E' necessario "un corpus minimo condiviso di regole" per gestire il "mercato finanziario globale, cresciuto molto più rapidamente dell'economia reale" grazie all'"abrogazione generalizzata dei controlli sui movimenti di capitali" e alla "deregolamentazione delle attività bancarie e finanziarie". "Sullo sfondo si delinea, in prospettiva, l'esigenza di un organismo che svolga le funzioni di una sorta di «Banca centrale mondiale» che regoli il flusso e il sistema degli scambi monetari, alla stregua delle Banche centrali nazionali".

Necessità di costituire un'Autorità politica mondiale" di fronte alla "crescente interdipendenza" tra gli Stati.

"Tale Autorità sovranazionale deve ...essere messa in atto con gradualità, con l'obiettivo di favorire ... mercati liberi e stabili, disciplinati da un adeguato quadro giuridico". "Si tratta di un'Autorità dall'orizzonte planetario, che non può essere imposta con la forza, ma dovrebbe essere espressione di un accordo libero e condiviso" e "dovrebbe sorgere da un processo di maturazione progressiva delle coscienze e delle libertà", coinvolgendo "coerentemente tutti i popoli", nel pieno rispetto delle loro diversità. "L'esercizio di una simile Autorità, posta al servizio del bene di tutti e di ciascuno, sarà necessariamente super partes".

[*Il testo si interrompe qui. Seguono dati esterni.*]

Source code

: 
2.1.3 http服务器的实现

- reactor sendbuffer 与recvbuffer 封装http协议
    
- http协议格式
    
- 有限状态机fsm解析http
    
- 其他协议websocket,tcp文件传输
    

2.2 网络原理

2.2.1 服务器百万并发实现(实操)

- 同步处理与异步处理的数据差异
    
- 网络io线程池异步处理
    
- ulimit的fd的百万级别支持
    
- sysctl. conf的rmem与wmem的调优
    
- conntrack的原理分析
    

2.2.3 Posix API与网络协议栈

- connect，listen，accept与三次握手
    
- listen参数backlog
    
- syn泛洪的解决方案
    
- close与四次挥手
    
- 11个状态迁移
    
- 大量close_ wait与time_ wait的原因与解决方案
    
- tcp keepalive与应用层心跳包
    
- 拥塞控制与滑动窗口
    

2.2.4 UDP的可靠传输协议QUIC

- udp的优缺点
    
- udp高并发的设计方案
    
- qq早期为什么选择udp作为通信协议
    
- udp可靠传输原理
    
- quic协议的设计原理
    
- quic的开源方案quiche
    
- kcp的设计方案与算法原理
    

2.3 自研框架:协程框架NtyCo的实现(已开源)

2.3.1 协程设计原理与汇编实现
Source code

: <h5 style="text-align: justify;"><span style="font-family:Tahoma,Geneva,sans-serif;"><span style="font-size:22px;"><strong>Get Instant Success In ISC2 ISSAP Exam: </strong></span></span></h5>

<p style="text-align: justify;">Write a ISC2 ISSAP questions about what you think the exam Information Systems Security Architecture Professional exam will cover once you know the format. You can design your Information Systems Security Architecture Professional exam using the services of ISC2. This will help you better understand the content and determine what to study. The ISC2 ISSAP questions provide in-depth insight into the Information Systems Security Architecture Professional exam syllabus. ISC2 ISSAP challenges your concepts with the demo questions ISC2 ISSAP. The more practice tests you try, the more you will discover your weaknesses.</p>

I Governi non dovranno "servire incondizionatamente l'Autorità mondiale. È piuttosto quest'ultima che deve mettersi al servizio dei vari Paesi membri, secondo il principio di sussidiarietà", offrendo il suo "sussidio" nel rispetto della libertà e delle responsabilità di persone e comunità: si evita così "il pericolo dell'isolamento burocratico" dell'Autorità, creando le condizioni indispensabili "all'esistenza di mercati efficienti ed efficaci, perché non iperprotetti da politiche nazionali paternalistiche" e promuovendo - attraverso l'adozione di "politiche e scelte vincolanti" - "un'equa distribuzione della ricchezza mondiale mediante anche forme inedite di solidarietà fiscale globale". La nota indica l'Onu come punto di riferimento di questo processo di riforma.